++++ TEXT FOR ANALYSIS ++++

Including all hospitalizations for any diagnosis, we found that observation and inpatient hospitalizations commonly occur within 30 days of each other. Nearly one in four hospitalization/rehospitalization pairs include observation as index, 30-day rehospitalization, or both. Although not directly related to HRRP metrics, these data demonstrate the growing importance and presence of outpatient (observation) hospitalizations in the Medicare program.
Our study adds to the evolving body of literature investigating quality measures under a two-tiered hospital system where inpatient hospitalizations are counted and observation hospitalizations are not. Figueroa and colleagues12 found that improvements in avoidable admission rates for patients with ambulatory care–sensitive conditions were largely attributable to a shift from counted inpatient to uncounted observation hospitalizations. In other words, hospitalizations were still occurring, but were not being tallied due to outpatient (observation) classification. Zuckerman et al5 and the Medicare Payment Advisory Commission (MedPAC)6 concluded that readmissions improvements recognized by the HRRP were not explained by a shift to more observation hospitalizations following an index inpatient hospitalization; however, both studies included observation hospitalizations as part of 30-day rehospitalization (numerator) only, not also as part of index hospitalizations (denominator). Our study confirms the importance of including observation hospitalizations in both the index (denominator) and 30-day (numerator) rehospitalization positions to determine the full impact of observation hospitalizations on Medicare’s HRRP metrics.

++++ AVAILABLE DATA ++++

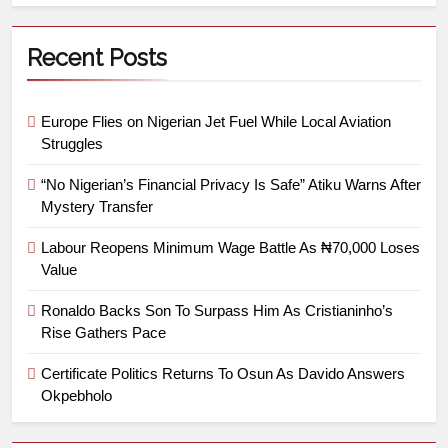
Recent Posts
Europe Flies on Nigerian Jet Fuel While Local Aviation
Struggles
“No Nigerian’s Financial Privacy Is Safe” Atiku Warns After
Mystery Transfer
Labour Reopens Minimum Wage Battle As ₦70,000 Loses
Value
Ronaldo Backs Son To Surpass Him As Cristianinho’s
Rise Gathers Pace
Certificate Politics Returns To Osun As Davido Answers
Okpebholo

++++

PROBLEM DETAILS =>
Can you retype the passage on hospital readmission metrics between "Including all hospitalizations" and "the Medicare program.", inclusive? The data can be ignored here.

RESULT OF THIS EXERCISE =>
Including all hospitalizations for any diagnosis, we found that observation and inpatient hospitalizations commonly occur within 30 days of each other. Nearly one in four hospitalization/rehospitalization pairs include observation as index, 30-day rehospitalization, or both. Although not directly related to HRRP metrics, these data demonstrate the growing importance and presence of outpatient (observation) hospitalizations in the Medicare program.